Het Gerecht heeft acht geslagen op het voorlichtingsrapport d.d. 8 februari 2017 van de Reclassering (SJIB). In dat rapport en het daarin verwoorde advies ziet het Gerecht aanleiding om een gedeelte van de straf in voorwaardelijke vorm op te leggen, teneinde recidive te voorkomen.

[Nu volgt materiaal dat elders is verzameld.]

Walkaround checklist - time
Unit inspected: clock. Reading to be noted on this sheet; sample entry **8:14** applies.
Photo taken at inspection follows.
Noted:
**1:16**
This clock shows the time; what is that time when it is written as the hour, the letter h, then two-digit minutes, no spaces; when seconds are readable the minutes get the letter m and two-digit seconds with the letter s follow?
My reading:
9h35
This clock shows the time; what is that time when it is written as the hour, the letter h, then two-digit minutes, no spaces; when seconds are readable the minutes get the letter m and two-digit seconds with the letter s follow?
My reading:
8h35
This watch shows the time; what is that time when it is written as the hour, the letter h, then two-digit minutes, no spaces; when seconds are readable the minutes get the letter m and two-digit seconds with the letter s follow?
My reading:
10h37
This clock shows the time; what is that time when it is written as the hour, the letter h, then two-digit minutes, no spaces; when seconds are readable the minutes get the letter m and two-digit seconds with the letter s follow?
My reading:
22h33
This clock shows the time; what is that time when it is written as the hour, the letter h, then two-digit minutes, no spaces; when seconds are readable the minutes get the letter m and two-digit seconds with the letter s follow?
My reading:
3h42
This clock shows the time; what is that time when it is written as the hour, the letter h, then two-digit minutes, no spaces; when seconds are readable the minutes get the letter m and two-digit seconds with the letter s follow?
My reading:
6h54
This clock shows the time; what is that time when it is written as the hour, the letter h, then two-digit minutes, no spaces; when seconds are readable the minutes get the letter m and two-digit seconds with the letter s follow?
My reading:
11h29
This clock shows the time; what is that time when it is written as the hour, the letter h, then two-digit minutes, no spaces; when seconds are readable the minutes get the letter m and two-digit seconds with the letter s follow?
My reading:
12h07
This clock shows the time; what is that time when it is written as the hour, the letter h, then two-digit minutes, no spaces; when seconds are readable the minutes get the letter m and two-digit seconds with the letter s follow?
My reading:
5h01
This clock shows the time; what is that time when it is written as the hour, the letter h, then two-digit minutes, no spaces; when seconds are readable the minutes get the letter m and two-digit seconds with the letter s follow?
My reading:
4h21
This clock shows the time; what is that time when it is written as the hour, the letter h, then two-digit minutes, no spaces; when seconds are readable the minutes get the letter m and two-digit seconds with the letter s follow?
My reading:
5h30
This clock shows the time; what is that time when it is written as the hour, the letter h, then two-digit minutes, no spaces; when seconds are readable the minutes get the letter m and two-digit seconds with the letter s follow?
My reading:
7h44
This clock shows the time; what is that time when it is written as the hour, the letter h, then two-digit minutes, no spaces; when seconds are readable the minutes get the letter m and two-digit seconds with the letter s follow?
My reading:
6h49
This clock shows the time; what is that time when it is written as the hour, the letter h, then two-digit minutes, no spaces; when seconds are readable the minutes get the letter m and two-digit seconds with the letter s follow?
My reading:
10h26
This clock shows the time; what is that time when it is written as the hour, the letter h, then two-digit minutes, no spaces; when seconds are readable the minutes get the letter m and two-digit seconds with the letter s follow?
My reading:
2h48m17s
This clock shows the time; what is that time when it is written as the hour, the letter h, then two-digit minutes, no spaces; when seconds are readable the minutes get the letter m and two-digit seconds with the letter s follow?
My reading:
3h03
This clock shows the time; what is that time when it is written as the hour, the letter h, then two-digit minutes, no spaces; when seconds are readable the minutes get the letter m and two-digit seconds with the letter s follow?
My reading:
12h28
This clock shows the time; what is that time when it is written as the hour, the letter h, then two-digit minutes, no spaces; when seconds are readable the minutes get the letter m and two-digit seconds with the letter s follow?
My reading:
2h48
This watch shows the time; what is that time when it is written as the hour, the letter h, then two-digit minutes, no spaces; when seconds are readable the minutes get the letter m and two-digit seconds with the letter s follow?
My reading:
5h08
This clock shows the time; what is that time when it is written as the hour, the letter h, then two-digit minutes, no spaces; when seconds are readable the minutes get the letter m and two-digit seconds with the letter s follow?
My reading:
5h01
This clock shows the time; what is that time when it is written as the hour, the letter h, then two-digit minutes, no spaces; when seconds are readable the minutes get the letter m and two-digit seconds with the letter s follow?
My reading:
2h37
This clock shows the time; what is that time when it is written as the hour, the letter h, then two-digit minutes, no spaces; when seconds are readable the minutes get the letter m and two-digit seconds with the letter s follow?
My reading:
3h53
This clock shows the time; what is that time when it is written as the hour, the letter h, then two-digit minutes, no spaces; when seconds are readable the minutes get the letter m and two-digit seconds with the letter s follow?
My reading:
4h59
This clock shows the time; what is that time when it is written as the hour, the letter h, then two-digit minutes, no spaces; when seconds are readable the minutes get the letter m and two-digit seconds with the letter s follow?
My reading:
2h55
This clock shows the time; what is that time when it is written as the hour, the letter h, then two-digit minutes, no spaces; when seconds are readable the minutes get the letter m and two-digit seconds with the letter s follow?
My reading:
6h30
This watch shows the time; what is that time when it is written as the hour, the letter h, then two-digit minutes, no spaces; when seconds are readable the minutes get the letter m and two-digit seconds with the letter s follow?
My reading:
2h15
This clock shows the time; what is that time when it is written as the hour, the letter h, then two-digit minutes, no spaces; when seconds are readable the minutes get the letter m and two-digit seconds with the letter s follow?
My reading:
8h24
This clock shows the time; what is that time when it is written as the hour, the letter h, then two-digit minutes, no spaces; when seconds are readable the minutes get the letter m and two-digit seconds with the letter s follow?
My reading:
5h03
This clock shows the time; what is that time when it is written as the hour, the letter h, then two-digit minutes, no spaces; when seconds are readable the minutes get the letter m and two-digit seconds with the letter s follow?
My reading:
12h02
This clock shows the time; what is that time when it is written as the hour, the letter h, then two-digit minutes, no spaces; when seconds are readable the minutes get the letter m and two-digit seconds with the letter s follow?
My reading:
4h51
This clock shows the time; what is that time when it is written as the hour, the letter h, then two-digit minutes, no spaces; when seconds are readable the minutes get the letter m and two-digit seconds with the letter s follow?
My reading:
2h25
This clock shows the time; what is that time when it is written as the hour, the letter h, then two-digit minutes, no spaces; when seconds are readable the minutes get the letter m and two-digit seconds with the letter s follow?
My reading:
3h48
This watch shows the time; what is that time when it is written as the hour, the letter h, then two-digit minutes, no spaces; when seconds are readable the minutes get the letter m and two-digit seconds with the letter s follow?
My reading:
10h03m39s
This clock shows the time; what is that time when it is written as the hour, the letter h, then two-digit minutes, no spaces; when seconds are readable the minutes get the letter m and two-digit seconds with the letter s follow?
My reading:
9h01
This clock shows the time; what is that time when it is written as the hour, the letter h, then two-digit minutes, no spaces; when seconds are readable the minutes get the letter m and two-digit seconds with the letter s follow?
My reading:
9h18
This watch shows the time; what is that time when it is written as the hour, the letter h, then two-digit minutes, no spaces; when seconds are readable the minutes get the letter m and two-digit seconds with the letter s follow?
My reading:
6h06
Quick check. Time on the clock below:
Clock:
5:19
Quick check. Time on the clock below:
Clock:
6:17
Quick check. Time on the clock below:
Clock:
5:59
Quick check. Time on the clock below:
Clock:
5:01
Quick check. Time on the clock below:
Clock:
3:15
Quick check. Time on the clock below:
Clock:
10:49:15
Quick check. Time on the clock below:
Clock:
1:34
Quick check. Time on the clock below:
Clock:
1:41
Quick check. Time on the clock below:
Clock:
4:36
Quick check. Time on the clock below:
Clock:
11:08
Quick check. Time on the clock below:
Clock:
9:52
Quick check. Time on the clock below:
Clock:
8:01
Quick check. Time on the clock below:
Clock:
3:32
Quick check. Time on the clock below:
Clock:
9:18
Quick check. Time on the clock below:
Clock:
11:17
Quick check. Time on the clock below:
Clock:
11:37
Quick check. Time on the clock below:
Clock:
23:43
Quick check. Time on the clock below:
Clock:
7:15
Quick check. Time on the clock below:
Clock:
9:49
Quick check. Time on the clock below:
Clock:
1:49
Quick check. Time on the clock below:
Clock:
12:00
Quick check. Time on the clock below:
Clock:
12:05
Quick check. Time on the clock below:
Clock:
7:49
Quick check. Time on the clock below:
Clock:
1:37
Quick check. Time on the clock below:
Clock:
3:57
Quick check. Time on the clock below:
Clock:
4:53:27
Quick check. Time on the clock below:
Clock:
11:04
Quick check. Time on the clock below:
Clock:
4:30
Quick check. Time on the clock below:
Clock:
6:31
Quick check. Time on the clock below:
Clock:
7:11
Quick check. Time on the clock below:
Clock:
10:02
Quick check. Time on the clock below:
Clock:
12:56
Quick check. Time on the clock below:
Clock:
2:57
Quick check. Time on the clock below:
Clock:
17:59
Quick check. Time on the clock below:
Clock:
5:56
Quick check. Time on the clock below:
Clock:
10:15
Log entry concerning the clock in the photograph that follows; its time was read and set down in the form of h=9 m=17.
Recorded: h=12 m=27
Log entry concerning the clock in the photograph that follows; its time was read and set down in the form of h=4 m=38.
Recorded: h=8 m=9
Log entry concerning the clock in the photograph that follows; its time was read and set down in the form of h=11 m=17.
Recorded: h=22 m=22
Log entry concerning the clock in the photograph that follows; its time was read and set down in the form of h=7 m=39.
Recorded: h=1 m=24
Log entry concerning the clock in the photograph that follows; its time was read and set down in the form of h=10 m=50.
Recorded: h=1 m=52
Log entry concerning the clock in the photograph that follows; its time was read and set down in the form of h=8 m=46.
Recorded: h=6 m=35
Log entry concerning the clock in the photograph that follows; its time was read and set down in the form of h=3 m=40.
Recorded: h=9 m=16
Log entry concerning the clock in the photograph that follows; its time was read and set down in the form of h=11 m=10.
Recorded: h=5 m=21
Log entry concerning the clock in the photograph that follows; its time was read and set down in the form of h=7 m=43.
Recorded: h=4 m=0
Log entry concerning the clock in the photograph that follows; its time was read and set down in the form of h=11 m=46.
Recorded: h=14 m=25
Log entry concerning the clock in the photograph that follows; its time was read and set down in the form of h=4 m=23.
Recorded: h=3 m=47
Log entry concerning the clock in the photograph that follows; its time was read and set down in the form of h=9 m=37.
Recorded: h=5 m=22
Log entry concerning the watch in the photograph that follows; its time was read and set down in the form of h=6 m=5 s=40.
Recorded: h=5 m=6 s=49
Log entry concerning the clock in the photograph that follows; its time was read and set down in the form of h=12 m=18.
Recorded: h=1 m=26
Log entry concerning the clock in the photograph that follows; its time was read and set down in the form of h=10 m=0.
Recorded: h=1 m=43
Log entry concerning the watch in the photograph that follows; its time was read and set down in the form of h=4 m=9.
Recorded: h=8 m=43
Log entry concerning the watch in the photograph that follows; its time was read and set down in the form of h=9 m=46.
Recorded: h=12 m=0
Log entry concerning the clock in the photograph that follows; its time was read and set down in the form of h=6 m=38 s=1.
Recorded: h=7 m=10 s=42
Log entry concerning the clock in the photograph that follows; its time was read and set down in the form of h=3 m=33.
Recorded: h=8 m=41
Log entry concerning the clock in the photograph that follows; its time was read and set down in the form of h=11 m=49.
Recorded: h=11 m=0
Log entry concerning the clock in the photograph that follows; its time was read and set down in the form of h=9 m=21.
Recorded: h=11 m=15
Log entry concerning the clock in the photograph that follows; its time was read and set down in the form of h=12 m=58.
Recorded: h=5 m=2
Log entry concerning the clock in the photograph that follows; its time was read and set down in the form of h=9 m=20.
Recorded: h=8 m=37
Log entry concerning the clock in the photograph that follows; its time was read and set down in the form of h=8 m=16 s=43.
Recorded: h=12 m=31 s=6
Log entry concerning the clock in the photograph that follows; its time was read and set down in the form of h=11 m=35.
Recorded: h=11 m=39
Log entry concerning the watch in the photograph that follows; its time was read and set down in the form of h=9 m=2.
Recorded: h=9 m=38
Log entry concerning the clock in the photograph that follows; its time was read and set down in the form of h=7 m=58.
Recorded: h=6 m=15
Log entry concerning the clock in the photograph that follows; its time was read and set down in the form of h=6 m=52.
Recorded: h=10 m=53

8.Toepasselijke wettelijke voorschriften

De op te leggen straf en maatregel zijn gegrond op de artikelen 1:19, 1:20, 1:21, 1:136, 2:289 en 2:291 van het Wetboek van Strafrecht en de artikelen 3 en 11 van de Vuurwapenverordening.

9.Beslissing

Het Gerecht:
verklaart bewezen dat de verdachte het tenlastegelegde zoals in rubriek
4Bomschreven, heeft begaan;
verklaart niet bewezen hetgeen aan de verdachte meer of anders is tenlastegelegd en spreekt verdachte daarvan vrij;
verklaart dat de bewezen verklaarde feiten de in rubriek
5genoemde strafbare feiten opleveren;
verklaart de verdachte hiervoor strafbaar;
veroordeelt de verdachte wegens deze feiten tot een
gevangenisstrafvoor de duur van
48 (achtenveertig) maanden,met bevel dat van deze gevangenisstraf een gedeelte, groot
12 (twaalf) maanden nietten uitvoer zal worden gelegd, tenzij het Gerecht later anders mocht gelasten, omdat de veroordeelde zich voor het einde van de proeftijd, die hierbij wordt gesteld op
drie jaren, één of meer van de na te melden voorwaarden overtreedt;
algemene voorwaarde:
dat de veroordeelde zich vóór het einde van de proeftijd niet aan een strafbaar feit schuldig zal maken;
bijzondere voorwaarde:
dat de veroordeelde zich gedurende de proeftijd zal melden bij de Reclassering (SJIB, [locatie]), zo frequent en zo lang de Reclassering dat noodzakelijk vindt;
draagt de Reclassering op om toezicht te houden op de naleving van hiervoor genoemde bijzondere voorwaarde;
bepaalt dat de tijd die door de veroordeelde voor de tenuitvoerlegging van deze uitspraak in verzekering en in voorlopige hechtenis is doorgebracht, bij de tenuitvoerlegging van de opgelegde gevangenisstraf in mindering wordt gebracht.
Dit vonnis is gewezen door de rechter mr. D. Gruijters en uitgesproken ter openbare terechtzitting van het Gerecht op 22 februari 2016, in tegenwoordigheid van de griffier L.A. Patrick-Gibbs.